Jonah Allington, 7, plays with his sheep dogs on his family's farm in Harvey.
Camera IconJonah Allington, 7, plays with his sheep dogs on his family's farm in Harvey.

“We would love our kids to grow up to be farmers if that’s what they choose, but we would prefer for them to follow their dreams and do whatever makes them happy,” Zoë said.

Allington Family Farm has just introduced CSA memberships to their farming model, a method of Community Supported Agriculture which aims to connect the growers with the consumers on a deeper level.

“Our dream is to build community through agriculture, to educate, inspire and to produce high quality food to feed and nourish our community with — and the CSA model allows us to do exactly that.’

They are one of only two WA farms participating in CSA farming, which is popular across the globe, from the US to the UK. The second in WA, Roly Poly Farm, also happens to operate in Harvey.

“At first we were selling to the abattoirs, but we knew that our product was worth a lot more than that, so we started reaching out to quality restaurants and then started supplying our lamb in Margaret River, Dunsborough and even Bunbury’s Market Eating House.

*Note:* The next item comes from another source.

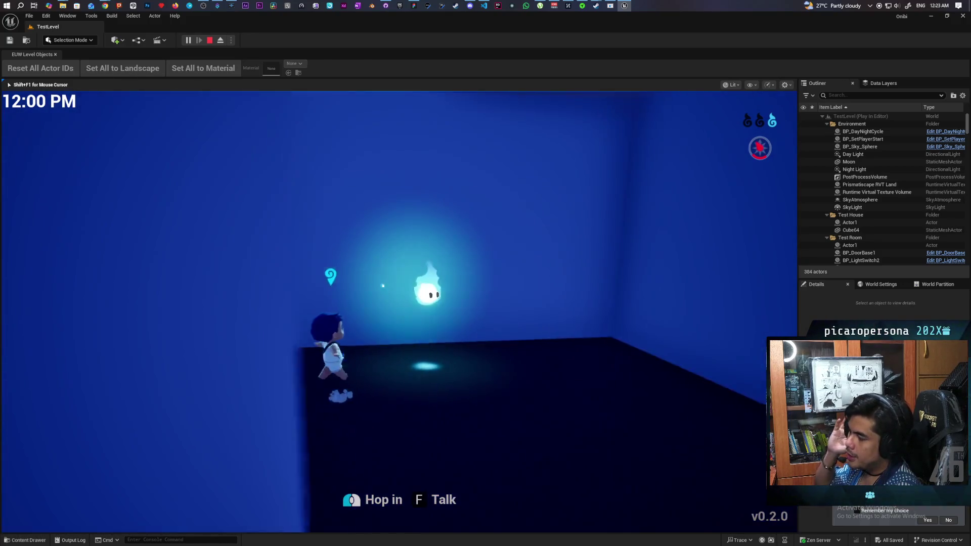
{"action": "key", "text": "w"}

We wanted to see the fruits of our labour so we went through our own butcher and started selling directly.

Zoë Allington

They said the coronavirus had affected them greatly, as they were unable to supply to restaurants which had closed.

“The pandemic has thrown our business model hugely, which is the main reason why we introduced the CSA model sooner than we had planned. However, it’s not all bad and like everyone else, it has given us the opportunity to spend more quality time together with the kids.”

“As farmers, we rarely get a break to just stop and let things sink in, so it has been nice to just slow down for a while.”

Zoë believed Harvey was a beautiful place to be self-isolating in and said South West residents were very lucky to be surrounded by such a gorgeous array of nature.

“Had I not met Travis, I probably would not be in this position, but I am happy and I love being a farmer.”